Would my laptop with an hdd+cache ssd benefit from a ssd replacement

adsada

Commendable
Oct 3, 2016
11
0
1,510
Hi there, I know these questions have been answered to death, but I couldn't find a post on this specific issue. I have my 2 year old ASUS S551L which has both a hdd and ssd which is used for caching (750GB, 24GB ssd).

It has been in recent times slowing up, it doesn't seem as nippy as my PC which I recently upgraded to an SSD. So my question is would I notice a big improvement if I replace the hdd with a ssd, and what then would happen to the existing24GB ssd?

thanks for your help
 
Solution
This looks like it could be an mSATA SSD and if this is the case, you should be able to find one with larger capacity. However I'd really recommend that you get in touch with the laptop manufacturer's customer support and ask for recommended replacements and what's the exact type and form factor of the SSD, just to be on the safe side.
Hey there.

Basically the setup you have now is what an SSHD (a hybrid drive does). A large HDD part for storage and a smaller SSD part for caching the most commonly used programs for faster access. SSDs' performance is a lot better than that of SSHDs and SSD + HDD cache configuration, so in my opinion you would benefit of having your OS on an SSD.
As for what would happen to the small 24GB SSD, I really don't know, because it depends on the laptop and the SSD + HDD configuration. In most cases those are built-in SSDs, which can't be removed from the mobo, but are still nonetheless separate drives (no matter how small they are) and can be used as separate drives. However if this is an SSHD, it is definitely a single device having both SSD and HDD part. But in order for you to get more accurate information, I'd advise you to get in touch with the laptop manufacturer's customer support and ask about that. I'd be interested to learn what you find out.

Hope that helps. Please let me know how it goes.
Boogieman_WD
 
Yes, a pure SSD replacement would help a great deal.
24gb is not enough to hold what you regularly need so the back end hard drive will be what you access . Laptop hard drives are notoriously slow, being optimized for battery run time.
Samsung has a nice ssd migration aid to do the job.
 

adsada

Commendable
Oct 3, 2016
11
0
1,510
Thanks all for your replies, definitely will replace the HDD, just wait a while for some good SSD offers to come up :)

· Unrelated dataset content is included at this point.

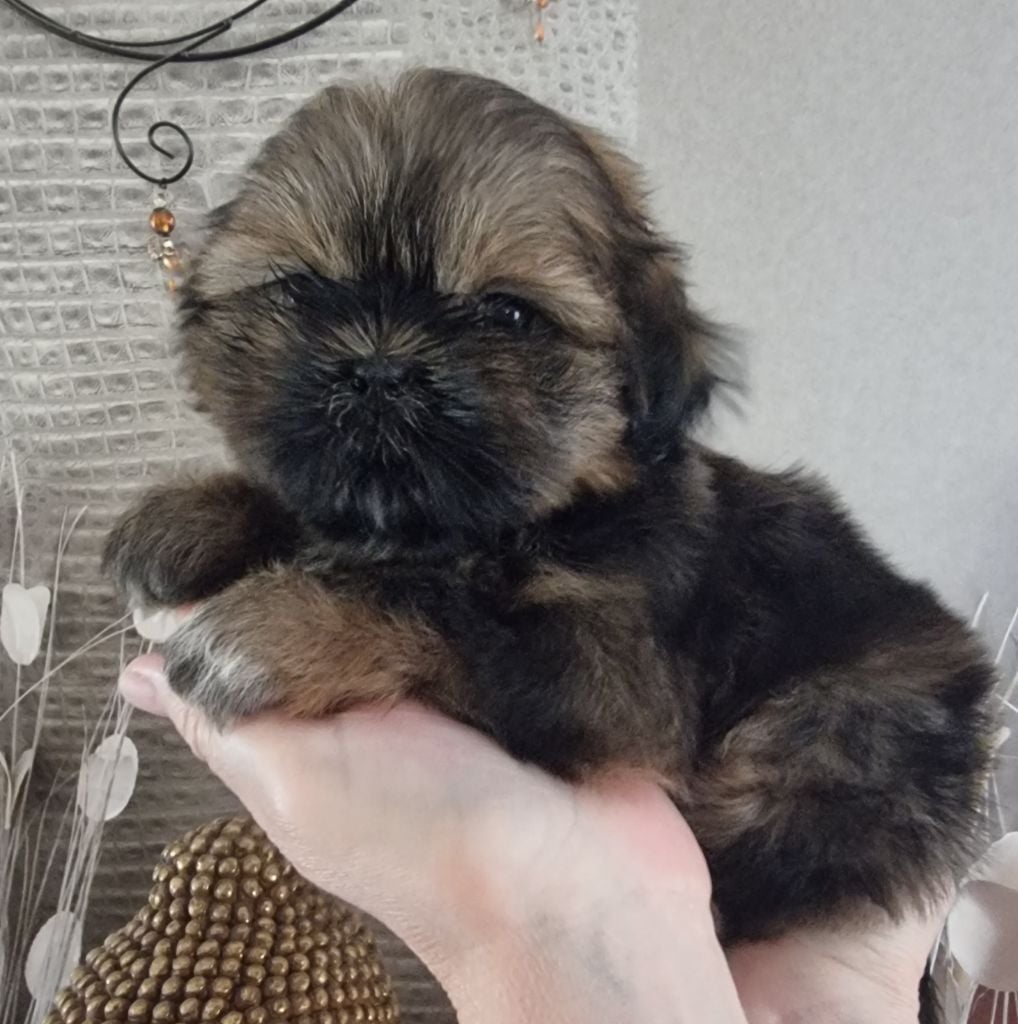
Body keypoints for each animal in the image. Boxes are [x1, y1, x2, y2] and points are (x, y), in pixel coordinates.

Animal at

I watched this disassembly of my laptop, and it seems that you can remove the small SDD, maybe a stupid question (I have no idea) but is this miniature size available in larger sizes, so then I could replace this with a bigger one, install windows on that and still have my HDD? Doubtful but interested to know!

cheers

https://www.youtube.com/watch?v=nyHZr5BO280
 
This looks like it could be an mSATA SSD and if this is the case, you should be able to find one with larger capacity. However I'd really recommend that you get in touch with the laptop manufacturer's customer support and ask for recommended replacements and what's the exact type and form factor of the SSD, just to be on the safe side.